A validade estrutural é fundamental porque os sistemas a serem testados geralmente validam o formato antes de processar. Se o dado fictício não passar na validação, o teste não chega à parte relevante do fluxo.

Tipos de dados fictícios que você precisa

  • CPF e CNPJ válidos para testes de cadastro, emissão de NF-e e validações fiscais
  • Endereços com CEP real (mas pessoa inexistente) para testes de frete e geolocalização
  • Nomes, emails e telefones brasileiros para popular interfaces e testar paginação
  • Números de cartão de crédito (Luhn-válidos) para testes de checkout
  • Dados de saúde fictícios (peso, altura, pressão) para sistemas médicos
  • Datas de nascimento e documentos de identidade para sistemas de RH

Estratégias para diferentes ambientes

Desenvolvimento local

No ambiente local de cada desenvolvedor, dados totalmente fictícios são suficientes. Ferramentas como o GeraValida permitem gerar lotes de CPFs, endereços e pessoas para popular seeds de banco de dados. Nunca use dump do banco de produção, mesmo anonimizado parcialmente.

Staging e QA

Ambientes de staging usados por equipes maiores precisam de dados mais volumosos e coerentes. Considere bibliotecas de geração de dados como Faker.js (Node.js) ou Faker (Python/PHP) para scripts de seed automatizados. Configure pipelines de CI/CD para repovoar o banco de staging com dados fictícios a cada deploy.

Testes de carga e performance

Para testes de carga, você precisa de grandes volumes de dados únicos. Um gerador que produz 10.000 CPFs distintos e válidos é muito mais seguro e prático do que tentar anonimizar um dump de produção com milhares de CPFs reais.

Anonimização vs geração de dados fictícios

Uma prática comum mas arriscada é pegar dados reais de produção e 'anonimizá-los' para uso em teste — trocando CPFs por versões truncadas, por exemplo.
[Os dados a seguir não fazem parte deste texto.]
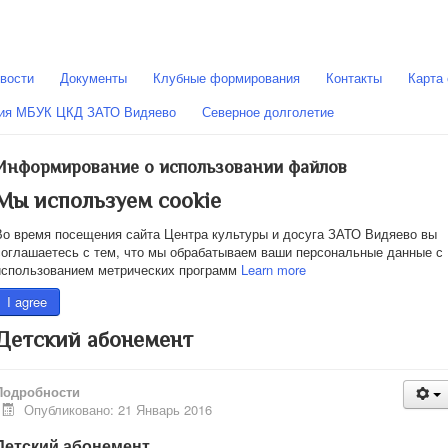
вости
Документы
Клубные формирования
Контакты
Карта 
ния МБУК ЦКД ЗАТО Видяево
Северное долголетие
Информирование о использовании файлов
Мы используем cookie
Во время посещения сайта Центра культуры и досуга ЗАТО Видяево вы
соглашаетесь с тем, что мы обрабатываем ваши персональные данные с
использованием метрических программ
Learn more
I agree
Детский абонемент
Подробности
Опубликовано: 21 Январь 2016
Детский абонемент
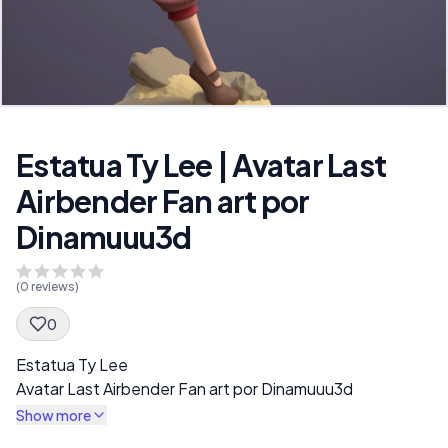
Estatua Ty Lee | Avatar Last
Airbender Fan art por
Dinamuuu3d
(
0
reviews)
0
Spec Description
Estatua Ty Lee
Avatar Last Airbender Fan art por Dinamuuu3d
Show more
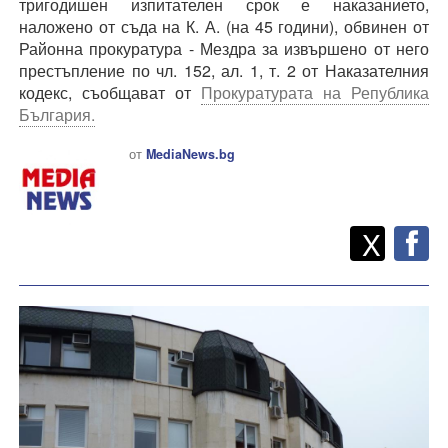
тригодишен изпитателен срок е наказанието,
наложено от съда на К. А. (на 45 години), обвинен от
Районна прокуратура - Мездра за извършено от него
престъпление по чл. 152, ал. 1, т. 2 от Наказателния
кодекс, съобщават от
Прокуратурата на Република
България.
от
MediaNews.bg
Twitt
Споделете
X
F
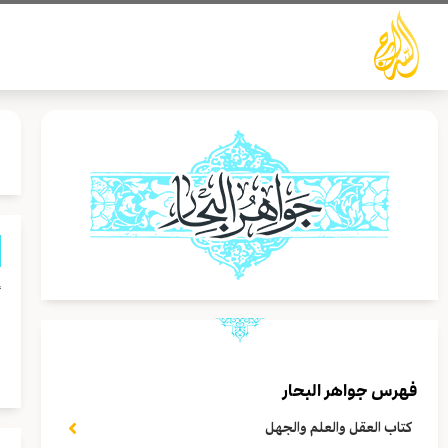
خطي
لى
لمحتوى
أ
ا
ا
فهرس جواهر البحار
كتاب العقل والعلم والجهل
O problema é que a anonimização parcial frequentemente permite re-identificação, especialmente quando combinada com outros campos. A abordagem mais segura é sempre gerar dados sintéticos do zero.
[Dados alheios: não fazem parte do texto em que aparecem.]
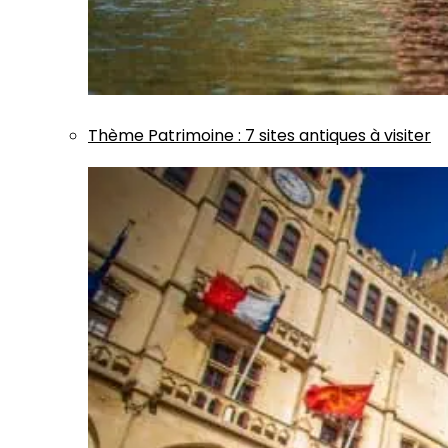
Thème
Patrimoine
:
7 sites antiques à visiter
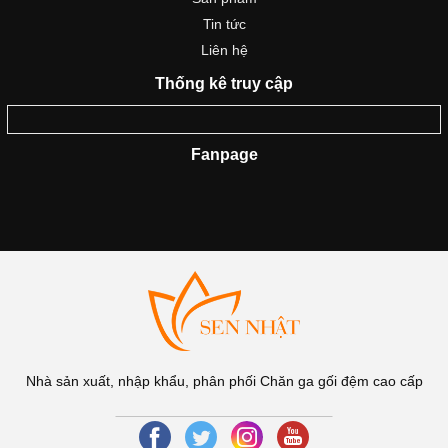
Tin tức
Liên hệ
Thống kê truy cập
Fanpage
Nhà sản xuất, nhập khẩu, phân phối Chăn ga gối đệm cao cấp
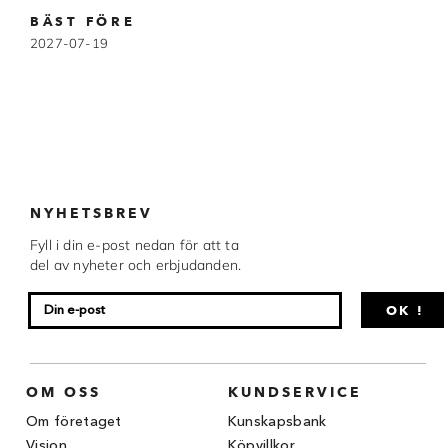
Chocovic
BÄST FÖRE
2027-07-19
Malmö Chokladfabrik
Martellato
Matfer Bourgeat
Nora Chokladskola
NYHETSBREV
Original Beans
Fyll i din e-post nedan för att ta
del av nyheter och erbjudanden.
Webbutiken MARRON drivs av Marron
Chokladfackhandel AB.
© 2026. Alla rättigheter reserverade.
OK !
OM OSS
KUNDSERVICE
Om företaget
Kunskapsbank
Vision
Köpvillkor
Dados determinísticos: a chave para testes que não quebram

Um detalhe que separa suítes de teste confiáveis das frágeis: dados de teste devem ser determinísticos. Se cada execução gera valores totalmente aleatórios, um teste pode passar hoje e falhar amanhã sem o código ter mudado — o famoso teste 'flaky'. A prática recomendada é semear (seed) o gerador com um valor fixo, de modo que a mesma sequência de dados seja produzida toda vez. Bibliotecas como Faker permitem definir uma seed exatamente para isso. Assim você combina realismo (dados parecem reais) com reprodutibilidade (o teste é estável).
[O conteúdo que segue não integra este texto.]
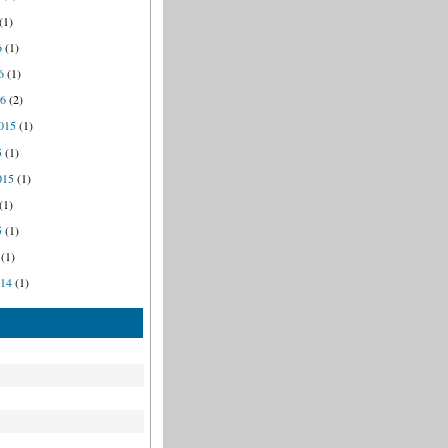
(1)
6
(1)
6
(1)
16
(2)
015
(1)
5
(1)
015
(1)
(1)
5
(1)
(1)
014
(1)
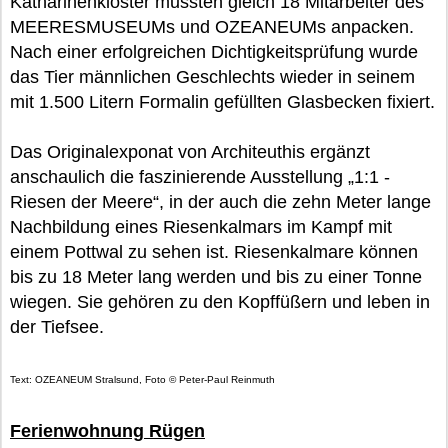
Katharinenkloster mussten gleich 18 Mitarbeiter des
MEERESMUSEUMs und OZEANEUMs anpacken.
Nach einer erfolgreichen Dichtigkeitsprüfung wurde
das Tier männlichen Geschlechts wieder in seinem
mit 1.500 Litern Formalin gefüllten Glasbecken fixiert.
Das Originalexponat von Architeuthis ergänzt
anschaulich die faszinierende Ausstellung „1:1 -
Riesen der Meere“, in der auch die zehn Meter lange
Nachbildung eines Riesenkalmars im Kampf mit
einem Pottwal zu sehen ist. Riesenkalmare können
bis zu 18 Meter lang werden und bis zu einer Tonne
wiegen. Sie gehören zu den Kopffüßern und leben in
der Tiefsee.
Text: OZEANEUM Stralsund, Foto © Peter-Paul Reinmuth
Ferienwohnung Rügen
Cuidado com restrições de unicidade

Um erro recorrente ao popular bancos: gerar dados aleatórios sem respeitar restrições de unicidade. Se a tabela tem um índice UNIQUE em CPF ou e-mail e o gerador repete um valor, o seed quebra na metade. Ao gerar lotes grandes, garanta a unicidade — seja pedindo ao gerador valores distintos, seja verificando colisões antes de inserir. Geradores que produzem lotes (como o de CPF em massa) já cuidam de não repetir números dentro do mesmo lote.

Ferramentas recomendadas

O GeraValida oferece geradores para os documentos e dados mais usados no Brasil: CPF, CNPJ, CEP, dados de pessoas completos (nome, email, telefone, endereço), QR Code, códigos de barras e mais de 170 outras ferramentas. Todas gratuitas, sem cadastro e desenvolvidas especificamente para o contexto brasileiro.

Perguntas frequentes

Posso usar dados de produção anonimizados em teste?

É arriscado. A anonimização parcial frequentemente permite re-identificação quando se cruzam campos. A abordagem segura, e que evita problemas com a LGPD, é gerar dados sintéticos do zero — eles nunca corresponderam a ninguém real.

Dados fictícios servem para testar performance com volume real?

Sim, e são ideais para isso. Você gera dezenas de milhares de registros válidos e únicos sem o risco e a burocracia de manipular uma base real, reproduzindo o volume de produção em segurança.